Когда улица кончилась, он увидел, что на скамейке у самого моря сидела мать, читая газету, которую ей перелистывал ветер. Она обернулась и спросила, не разжимая губ:

— Мой маленький, радость моя, где же ты был так долго?..

Незримый рванул его за ухо, вышиб из забытья и выволок из трущобы на воздух:

— Поехали, быстро, быстро!

В кузове маленького фургона белобрысая голова заложника билась об железное дно, и он потерял сознание. Полицейские нашли его через семь минут после звонка: «Шеф! Под мостом у аэропорта…»

Через месяц он выписался из госпиталя и вернулся на родину, через год его перевели из Министерства Иностранных в Министерство Внутренних Дел. Через пять лет во всем мире объявили Неделю Рукопожатий, и на третий день он, запивая водой аспирин, услышал из телевизора голос Незримого:

— Народ моей молодой республики знает, что жизнь человека единственна и священна, это придает нам силы в борьбе за равноправие и справедливость, за человеческое достоинство каждого крестьянина и рабочего, а также будущей народной интеллигенции. Нам отвратительно любое насилие, мы с радостью подписали конвенцию по борьбе с терроризмом, и мы неустанно боремся за права человека. Открытость, добросердечие, уваженье ко всем народам и религиям — исконные черты нашего национального характера.
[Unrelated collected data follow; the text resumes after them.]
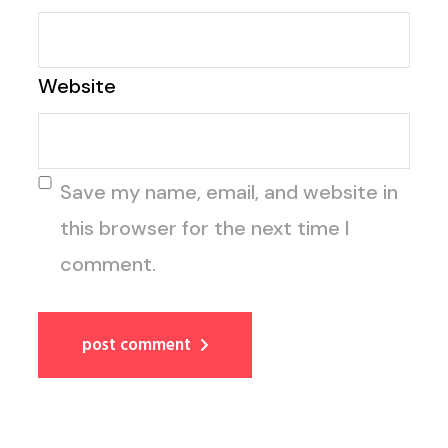
Website
Save my name, email, and website in
this browser for the next time I
comment.
post comment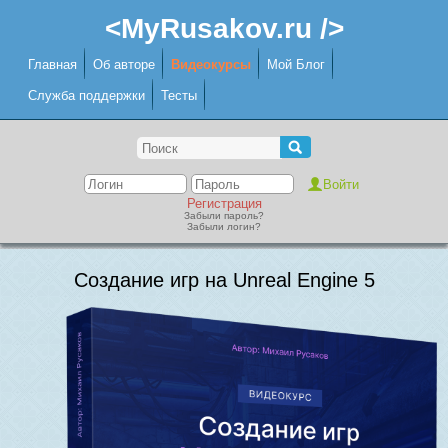
<MyRusakov.ru />
Главная
Об авторе
Видеокурсы
Мой Блог
Служба поддержки
Тесты
Регистрация
Забыли пароль?
Забыли логин?
Создание игр на Unreal Engine 5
Тут Незримый зло и весело улыбнулся, сунул руку за борт кителя и вмиг исчез, уступая экран козе на горном лугу.

— Господи, это он! А-а-а-а-а!.. — закричал мученик, раздираемый лютой силой прозренья и падая вниз лицом.

К концу Недели Рукопожатий он уже не был русым, он стал серебряным, словно свежая кладбищенская ограда. И мычал на больничной койке, утратив речь.

Он забыл своё имя и как называется море, скамейка, мороженое, воздух, вода и всё то, что он чувствовал, чувствует, чувствовать перестает.

И мать в этом сне спросила, не разжимая губ:

— Мой маленький, радость моя, это что у тебя в головке?.. Инсульт?..

Коза (упорнографическая история)

Пришла Коза к Человеку: «Женись на мне, будем любовь делать!» Абзац.

«Ты что?!. - сказал Человек. У меня уже есть пять жен, и все мы делаем ковры». Абзац

«Трагедия!» — сказала Коза после абзаца и от горя запела.

Абзац.

Так родилась древнегреческая трагедия — «козлиная песнь», потому что ковры делают из козьей шерсти, когда нет и нету овечьей.

Конец связи.

Из цикла

КАСТРЮЛЬКА-ЯДОВАРКА

Коллекция

Когда закрыли лабораторию развития старых проблем и открыли лабораторию развития новых проблем, профессору не нашлось в ней места, поскольку площадь его письменного стола сдалась в очень выгодную аренду. Но к тому времени у профессора было очень развито чувство будущего, и он не стал сражаться с начальством за свои законные трудовые права, зная прекрасно, что нет никакого будущего ни у зарплаты на этом месте, ни у начальства на этой площади, ни у проблем развития.